=== WHAT THE TASK REQUIRES ===
Reproduce the entries exactly. Omit none of them.

Stored data entries:
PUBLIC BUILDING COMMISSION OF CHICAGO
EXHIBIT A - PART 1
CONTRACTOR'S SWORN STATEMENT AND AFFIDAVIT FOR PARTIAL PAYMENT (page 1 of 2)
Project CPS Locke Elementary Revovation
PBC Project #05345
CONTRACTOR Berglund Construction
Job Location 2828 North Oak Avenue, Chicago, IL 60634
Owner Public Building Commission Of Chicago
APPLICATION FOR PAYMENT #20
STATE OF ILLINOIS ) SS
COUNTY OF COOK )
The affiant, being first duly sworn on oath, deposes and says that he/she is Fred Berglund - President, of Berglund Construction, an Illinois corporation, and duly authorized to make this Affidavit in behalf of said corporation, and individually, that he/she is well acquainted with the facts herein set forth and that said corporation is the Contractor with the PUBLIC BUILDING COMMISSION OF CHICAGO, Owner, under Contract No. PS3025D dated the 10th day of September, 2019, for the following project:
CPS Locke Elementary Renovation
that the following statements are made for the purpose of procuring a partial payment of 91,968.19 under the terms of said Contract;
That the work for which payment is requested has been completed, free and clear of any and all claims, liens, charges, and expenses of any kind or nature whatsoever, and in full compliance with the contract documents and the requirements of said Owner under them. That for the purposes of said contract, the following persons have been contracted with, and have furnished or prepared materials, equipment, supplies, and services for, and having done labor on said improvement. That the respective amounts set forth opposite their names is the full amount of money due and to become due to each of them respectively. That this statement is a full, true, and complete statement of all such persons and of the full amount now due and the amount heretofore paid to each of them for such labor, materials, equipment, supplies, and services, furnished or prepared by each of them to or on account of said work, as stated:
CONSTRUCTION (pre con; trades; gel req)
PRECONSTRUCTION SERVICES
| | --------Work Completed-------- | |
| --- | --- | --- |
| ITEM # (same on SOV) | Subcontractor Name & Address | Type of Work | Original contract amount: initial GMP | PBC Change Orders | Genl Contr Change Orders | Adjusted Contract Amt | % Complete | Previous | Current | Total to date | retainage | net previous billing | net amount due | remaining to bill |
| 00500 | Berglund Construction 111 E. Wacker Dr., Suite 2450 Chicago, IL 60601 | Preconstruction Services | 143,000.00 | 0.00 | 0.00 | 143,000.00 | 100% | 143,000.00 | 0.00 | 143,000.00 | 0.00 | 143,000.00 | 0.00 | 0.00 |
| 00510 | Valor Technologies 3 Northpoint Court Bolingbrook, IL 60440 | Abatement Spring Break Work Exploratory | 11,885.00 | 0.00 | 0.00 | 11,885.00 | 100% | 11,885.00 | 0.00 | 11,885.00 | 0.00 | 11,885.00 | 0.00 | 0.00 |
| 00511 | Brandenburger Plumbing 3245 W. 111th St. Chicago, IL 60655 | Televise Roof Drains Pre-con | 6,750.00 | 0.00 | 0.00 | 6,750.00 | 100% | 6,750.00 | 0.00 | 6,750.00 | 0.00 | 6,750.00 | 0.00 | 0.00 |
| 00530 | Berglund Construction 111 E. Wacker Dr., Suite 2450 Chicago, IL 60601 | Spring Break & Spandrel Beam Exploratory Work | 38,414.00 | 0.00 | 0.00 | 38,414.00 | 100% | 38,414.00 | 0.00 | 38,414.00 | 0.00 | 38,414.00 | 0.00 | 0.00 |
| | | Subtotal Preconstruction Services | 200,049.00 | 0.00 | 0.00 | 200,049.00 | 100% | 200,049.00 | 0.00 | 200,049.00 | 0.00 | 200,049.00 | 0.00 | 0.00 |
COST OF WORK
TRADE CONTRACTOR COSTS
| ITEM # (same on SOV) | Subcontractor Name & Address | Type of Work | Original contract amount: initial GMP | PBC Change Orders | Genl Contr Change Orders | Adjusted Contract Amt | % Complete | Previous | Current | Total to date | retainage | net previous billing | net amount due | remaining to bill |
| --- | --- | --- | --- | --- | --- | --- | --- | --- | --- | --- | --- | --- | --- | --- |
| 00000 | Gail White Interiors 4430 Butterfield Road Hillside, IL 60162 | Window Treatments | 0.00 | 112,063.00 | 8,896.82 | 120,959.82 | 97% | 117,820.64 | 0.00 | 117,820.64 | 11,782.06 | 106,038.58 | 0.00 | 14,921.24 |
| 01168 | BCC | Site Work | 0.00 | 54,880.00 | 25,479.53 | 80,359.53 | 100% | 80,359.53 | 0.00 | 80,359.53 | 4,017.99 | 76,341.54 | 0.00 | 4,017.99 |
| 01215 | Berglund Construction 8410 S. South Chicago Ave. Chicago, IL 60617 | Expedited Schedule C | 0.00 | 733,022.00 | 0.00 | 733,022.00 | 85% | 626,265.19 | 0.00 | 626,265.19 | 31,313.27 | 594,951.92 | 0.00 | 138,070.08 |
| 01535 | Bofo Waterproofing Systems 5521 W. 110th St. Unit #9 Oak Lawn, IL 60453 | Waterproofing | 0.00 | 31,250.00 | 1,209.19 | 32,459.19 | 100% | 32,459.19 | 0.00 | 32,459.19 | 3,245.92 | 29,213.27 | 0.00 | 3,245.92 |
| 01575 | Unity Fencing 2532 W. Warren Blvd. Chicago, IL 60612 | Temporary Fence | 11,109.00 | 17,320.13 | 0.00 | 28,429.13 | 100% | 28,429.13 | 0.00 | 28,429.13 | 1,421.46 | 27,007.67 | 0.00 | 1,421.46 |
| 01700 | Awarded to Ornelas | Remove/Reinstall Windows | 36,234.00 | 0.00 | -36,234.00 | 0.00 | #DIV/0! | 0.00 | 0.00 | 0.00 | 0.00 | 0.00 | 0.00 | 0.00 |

=== SOLVED EXERCISE ===
PUBLIC BUILDING COMMISSION OF CHICAGO
EXHIBIT A - PART 1
CONTRACTOR'S SWORN STATEMENT AND AFFIDAVIT FOR PARTIAL PAYMENT (page 1 of 2)
Project CPS Locke Elementary Revovation
PBC Project #05345
CONTRACTOR Berglund Construction
Job Location 2828 North Oak Avenue, Chicago, IL 60634
Owner Public Building Commission Of Chicago
APPLICATION FOR PAYMENT #20
STATE OF ILLINOIS ) SS
COUNTY OF COOK )
The affiant, being first duly sworn on oath, deposes and says that he/she is Fred Berglund - President, of Berglund Construction, an Illinois corporation, and duly authorized to make this Affidavit in behalf of said corporation, and individually, that he/she is well acquainted with the facts herein set forth and that said corporation is the Contractor with the PUBLIC BUILDING COMMISSION OF CHICAGO, Owner, under Contract No. PS3025D dated the 10th day of September, 2019, for the following project:
CPS Locke Elementary Renovation
that the following statements are made for the purpose of procuring a partial payment of 91,968.19 under the terms of said Contract;
That the work for which payment is requested has been completed, free and clear of any and all claims, liens, charges, and expenses of any kind or nature whatsoever, and in full compliance with the contract documents and the requirements of said Owner under them. That for the purposes of said contract, the following persons have been contracted with, and have furnished or prepared materials, equipment, supplies, and services for, and having done labor on said improvement. That the respective amounts set forth opposite their names is the full amount of money due and to become due to each of them respectively. That this statement is a full, true, and complete statement of all such persons and of the full amount now due and the amount heretofore paid to each of them for such labor, materials, equipment, supplies, and services, furnished or prepared by each of them to or on account of said work, as stated:
CONSTRUCTION (pre con; trades; gel req)
PRECONSTRUCTION SERVICES
| | --------Work Completed-------- | |
| --- | --- | --- |
| ITEM # (same on SOV) | Subcontractor Name & Address | Type of Work | Original contract amount: initial GMP | PBC Change Orders | Genl Contr Change Orders | Adjusted Contract Amt | % Complete | Previous | Current | Total to date | retainage | net previous billing | net amount due | remaining to bill |
| 00500 | Berglund Construction 111 E. Wacker Dr., Suite 2450 Chicago, IL 60601 | Preconstruction Services | 143,000.00 | 0.00 | 0.00 | 143,000.00 | 100% | 143,000.00 | 0.00 | 143,000.00 | 0.00 | 143,000.00 | 0.00 | 0.00 |
| 00510 | Valor Technologies 3 Northpoint Court Bolingbrook, IL 60440 | Abatement Spring Break Work Exploratory | 11,885.00 | 0.00 | 0.00 | 11,885.00 | 100% | 11,885.00 | 0.00 | 11,885.00 | 0.00 | 11,885.00 | 0.00 | 0.00 |
| 00511 | Brandenburger Plumbing 3245 W. 111th St. Chicago, IL 60655 | Televise Roof Drains Pre-con | 6,750.00 | 0.00 | 0.00 | 6,750.00 | 100% | 6,750.00 | 0.00 | 6,750.00 | 0.00 | 6,750.00 | 0.00 | 0.00 |
| 00530 | Berglund Construction 111 E. Wacker Dr., Suite 2450 Chicago, IL 60601 | Spring Break & Spandrel Beam Exploratory Work | 38,414.00 | 0.00 | 0.00 | 38,414.00 | 100% | 38,414.00 | 0.00 | 38,414.00 | 0.00 | 38,414.00 | 0.00 | 0.00 |
| | | Subtotal Preconstruction Services | 200,049.00 | 0.00 | 0.00 | 200,049.00 | 100% | 200,049.00 | 0.00 | 200,049.00 | 0.00 | 200,049.00 | 0.00 | 0.00 |
COST OF WORK
TRADE CONTRACTOR COSTS
| ITEM # (same on SOV) | Subcontractor Name & Address | Type of Work | Original contract amount: initial GMP | PBC Change Orders | Genl Contr Change Orders | Adjusted Contract Amt | % Complete | Previous | Current | Total to date | retainage | net previous billing | net amount due | remaining to bill |
| --- | --- | --- | --- | --- | --- | --- | --- | --- | --- | --- | --- | --- | --- | --- |
| 00000 | Gail White Interiors 4430 Butterfield Road Hillside, IL 60162 | Window Treatments | 0.00 | 112,063.00 | 8,896.82 | 120,959.82 | 97% | 117,820.64 | 0.00 | 117,820.64 | 11,782.06 | 106,038.58 | 0.00 | 14,921.24 |
| 01168 | BCC | Site Work | 0.00 | 54,880.00 | 25,479.53 | 80,359.53 | 100% | 80,359.53 | 0.00 | 80,359.53 | 4,017.99 | 76,341.54 | 0.00 | 4,017.99 |
| 01215 | Berglund Construction 8410 S. South Chicago Ave. Chicago, IL 60617 | Expedited Schedule C | 0.00 | 733,022.00 | 0.00 | 733,022.00 | 85% | 626,265.19 | 0.00 | 626,265.19 | 31,313.27 | 594,951.92 | 0.00 | 138,070.08 |
| 01535 | Bofo Waterproofing Systems 5521 W. 110th St. Unit #9 Oak Lawn, IL 60453 | Waterproofing | 0.00 | 31,250.00 | 1,209.19 | 32,459.19 | 100% | 32,459.19 | 0.00 | 32,459.19 | 3,245.92 | 29,213.27 | 0.00 | 3,245.92 |
| 01575 | Unity Fencing 2532 W. Warren Blvd. Chicago, IL 60612 | Temporary Fence | 11,109.00 | 17,320.13 | 0.00 | 28,429.13 | 100% | 28,429.13 | 0.00 | 28,429.13 | 1,421.46 | 27,007.67 | 0.00 | 1,421.46 |
| 01700 | Awarded to Ornelas | Remove/Reinstall Windows | 36,234.00 | 0.00 | -36,234.00 | 0.00 | #DIV/0! | 0.00 | 0.00 | 0.00 | 0.00 | 0.00 | 0.00 | 0.00 |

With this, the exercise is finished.